■ About this task ■
For this exercise, reproduce the entries below exactly, but only from the line containing "cancer (infiltrating ductal" through the line containing "image exhibits no", both included.

Dataset entries
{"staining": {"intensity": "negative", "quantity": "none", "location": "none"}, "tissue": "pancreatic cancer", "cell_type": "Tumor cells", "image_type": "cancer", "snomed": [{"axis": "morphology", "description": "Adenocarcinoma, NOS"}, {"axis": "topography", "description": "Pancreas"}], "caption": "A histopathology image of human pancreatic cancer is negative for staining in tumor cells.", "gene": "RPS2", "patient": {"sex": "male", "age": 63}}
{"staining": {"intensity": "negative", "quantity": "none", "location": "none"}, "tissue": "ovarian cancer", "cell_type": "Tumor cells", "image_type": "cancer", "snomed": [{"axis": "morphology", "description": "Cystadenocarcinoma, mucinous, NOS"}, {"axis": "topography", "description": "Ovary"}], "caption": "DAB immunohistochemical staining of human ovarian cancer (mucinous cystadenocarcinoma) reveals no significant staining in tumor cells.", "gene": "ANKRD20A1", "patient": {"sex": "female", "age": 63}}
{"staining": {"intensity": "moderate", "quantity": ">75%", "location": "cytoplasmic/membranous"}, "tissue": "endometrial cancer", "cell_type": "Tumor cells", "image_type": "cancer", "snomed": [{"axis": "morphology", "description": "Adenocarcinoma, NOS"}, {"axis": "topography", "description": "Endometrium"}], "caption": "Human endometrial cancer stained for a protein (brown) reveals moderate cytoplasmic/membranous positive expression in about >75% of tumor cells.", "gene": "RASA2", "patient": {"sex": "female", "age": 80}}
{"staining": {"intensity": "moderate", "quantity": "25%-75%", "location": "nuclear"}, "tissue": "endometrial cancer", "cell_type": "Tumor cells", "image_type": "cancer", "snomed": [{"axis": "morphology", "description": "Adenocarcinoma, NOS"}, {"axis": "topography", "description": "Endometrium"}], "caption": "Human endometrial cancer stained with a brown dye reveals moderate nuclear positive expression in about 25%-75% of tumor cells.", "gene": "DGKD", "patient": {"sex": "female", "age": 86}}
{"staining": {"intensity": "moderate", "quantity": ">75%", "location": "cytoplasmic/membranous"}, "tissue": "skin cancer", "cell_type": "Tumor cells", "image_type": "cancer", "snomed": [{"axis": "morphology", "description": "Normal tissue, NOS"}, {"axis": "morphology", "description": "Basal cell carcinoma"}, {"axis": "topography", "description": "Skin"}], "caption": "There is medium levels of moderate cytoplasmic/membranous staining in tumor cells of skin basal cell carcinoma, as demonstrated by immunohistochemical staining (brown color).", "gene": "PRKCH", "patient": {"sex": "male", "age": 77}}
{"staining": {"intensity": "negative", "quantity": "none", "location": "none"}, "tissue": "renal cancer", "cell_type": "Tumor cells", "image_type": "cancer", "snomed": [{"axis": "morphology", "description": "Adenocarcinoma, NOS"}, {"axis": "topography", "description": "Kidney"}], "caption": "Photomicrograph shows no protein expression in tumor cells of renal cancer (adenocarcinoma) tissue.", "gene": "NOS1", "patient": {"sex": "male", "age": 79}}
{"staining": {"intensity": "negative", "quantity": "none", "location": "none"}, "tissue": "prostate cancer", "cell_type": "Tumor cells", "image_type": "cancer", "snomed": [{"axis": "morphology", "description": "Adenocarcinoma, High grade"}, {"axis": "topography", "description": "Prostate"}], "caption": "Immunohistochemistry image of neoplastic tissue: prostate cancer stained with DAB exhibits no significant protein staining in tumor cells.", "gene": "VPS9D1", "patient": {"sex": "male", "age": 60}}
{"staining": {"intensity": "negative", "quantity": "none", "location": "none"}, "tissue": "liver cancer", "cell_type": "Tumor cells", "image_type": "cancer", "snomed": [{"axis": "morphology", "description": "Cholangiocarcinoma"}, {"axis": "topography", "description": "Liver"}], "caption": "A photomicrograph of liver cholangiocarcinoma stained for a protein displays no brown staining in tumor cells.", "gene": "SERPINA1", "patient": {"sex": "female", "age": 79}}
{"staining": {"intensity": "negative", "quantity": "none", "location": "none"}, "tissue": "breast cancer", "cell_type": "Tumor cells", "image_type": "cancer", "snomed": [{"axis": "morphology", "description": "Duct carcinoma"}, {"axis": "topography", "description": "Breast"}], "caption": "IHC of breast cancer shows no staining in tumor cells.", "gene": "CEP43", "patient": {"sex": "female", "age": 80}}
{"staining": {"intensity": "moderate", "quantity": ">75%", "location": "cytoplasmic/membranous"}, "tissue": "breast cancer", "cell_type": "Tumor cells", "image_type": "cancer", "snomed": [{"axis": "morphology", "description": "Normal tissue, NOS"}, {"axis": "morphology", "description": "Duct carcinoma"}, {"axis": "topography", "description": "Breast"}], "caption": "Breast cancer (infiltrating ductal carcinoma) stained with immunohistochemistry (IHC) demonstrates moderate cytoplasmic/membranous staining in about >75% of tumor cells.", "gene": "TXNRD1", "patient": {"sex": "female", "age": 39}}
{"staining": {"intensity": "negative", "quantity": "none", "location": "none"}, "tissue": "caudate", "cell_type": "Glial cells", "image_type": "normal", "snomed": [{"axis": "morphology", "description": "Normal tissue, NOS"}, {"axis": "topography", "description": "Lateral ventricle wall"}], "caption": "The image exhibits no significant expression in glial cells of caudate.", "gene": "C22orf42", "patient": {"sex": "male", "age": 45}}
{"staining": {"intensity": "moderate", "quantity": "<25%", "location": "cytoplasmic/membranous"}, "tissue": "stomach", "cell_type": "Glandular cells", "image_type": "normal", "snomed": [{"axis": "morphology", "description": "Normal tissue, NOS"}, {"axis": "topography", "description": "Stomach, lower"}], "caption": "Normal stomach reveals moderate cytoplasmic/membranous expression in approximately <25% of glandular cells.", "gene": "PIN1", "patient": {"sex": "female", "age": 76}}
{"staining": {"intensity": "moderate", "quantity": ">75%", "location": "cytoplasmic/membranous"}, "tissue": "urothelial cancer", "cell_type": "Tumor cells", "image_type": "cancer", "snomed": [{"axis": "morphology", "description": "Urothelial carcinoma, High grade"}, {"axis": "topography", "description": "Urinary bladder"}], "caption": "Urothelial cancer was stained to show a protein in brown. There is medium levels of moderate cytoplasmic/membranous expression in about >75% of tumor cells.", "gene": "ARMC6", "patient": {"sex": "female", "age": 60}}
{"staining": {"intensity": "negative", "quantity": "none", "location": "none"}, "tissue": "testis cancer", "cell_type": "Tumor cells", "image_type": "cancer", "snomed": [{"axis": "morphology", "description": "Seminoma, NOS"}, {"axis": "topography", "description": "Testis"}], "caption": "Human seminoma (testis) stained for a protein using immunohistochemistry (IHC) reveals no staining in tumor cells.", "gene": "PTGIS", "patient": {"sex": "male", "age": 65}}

■ Answer section ■
{"staining": {"intensity": "moderate", "quantity": ">75%", "location": "cytoplasmic/membranous"}, "tissue": "breast cancer", "cell_type": "Tumor cells", "image_type": "cancer", "snomed": [{"axis": "morphology", "description": "Normal tissue, NOS"}, {"axis": "morphology", "description": "Duct carcinoma"}, {"axis": "topography", "description": "Breast"}], "caption": "Breast cancer (infiltrating ductal carcinoma) stained with immunohistochemistry (IHC) demonstrates moderate cytoplasmic/membranous staining in about >75% of tumor cells.", "gene": "TXNRD1", "patient": {"sex": "female", "age": 39}}
{"staining": {"intensity": "negative", "quantity": "none", "location": "none"}, "tissue": "caudate", "cell_type": "Glial cells", "image_type": "normal", "snomed": [{"axis": "morphology", "description": "Normal tissue, NOS"}, {"axis": "topography", "description": "Lateral ventricle wall"}], "caption": "The image exhibits no significant expression in glial cells of caudate.", "gene": "C22orf42", "patient": {"sex": "male", "age": 45}}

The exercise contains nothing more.